## [Page text]
════

Last year, Nicolas Refn’s crime thriller DRIVE, starring Ryan Gosling as a taciturn getaway driver, got lots of praise and was touted by internet fans as a surefire Oscar nominee in several major categories. (It only got one nomination—Sound Editing.) While I enjoyed most of it, its virtues arose from the fact that it was simply a well-executed mid-range genre film, coming out at a time when this kind of film has become quite rare. I thought back to an era when films like this were routinely released, with no fanfare and no critical hype, and tended to be much better than DRIVE. I’m thinking of L.A.-filmed crime dramas and examples of film noir from roughly 1947-1955, e.g. BORN TO KILL, ACT OF VIOLENCE, BODYGUARD, CRISS CROSS, HE WALKED BY NIGHT, HOLLOW TRIUMPH, RAW DEAL, BETWEEN MIDNIGHT AND DAWN, etc.

════

## [Task item]
Copy the commentary above on DRIVE and postwar L.A. crime films word for word, in full.

## [Input data]
════

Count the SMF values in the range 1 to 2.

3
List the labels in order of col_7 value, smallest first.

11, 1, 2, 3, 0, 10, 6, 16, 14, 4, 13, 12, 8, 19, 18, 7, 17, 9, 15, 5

════

## [Answer to this exercise]
Last year, Nicolas Refn’s crime thriller DRIVE, starring Ryan Gosling as a taciturn getaway driver, got lots of praise and was touted by internet fans as a surefire Oscar nominee in several major categories. (It only got one nomination—Sound Editing.) While I enjoyed most of it, its virtues arose from the fact that it was simply a well-executed mid-range genre film, coming out at a time when this kind of film has become quite rare. I thought back to an era when films like this were routinely released, with no fanfare and no critical hype, and tended to be much better than DRIVE. I’m thinking of L.A.-filmed crime dramas and examples of film noir from roughly 1947-1955, e.g. BORN TO KILL, ACT OF VIOLENCE, BODYGUARD, CRISS CROSS, HE WALKED BY NIGHT, HOLLOW TRIUMPH, RAW DEAL, BETWEEN MIDNIGHT AND DAWN, etc.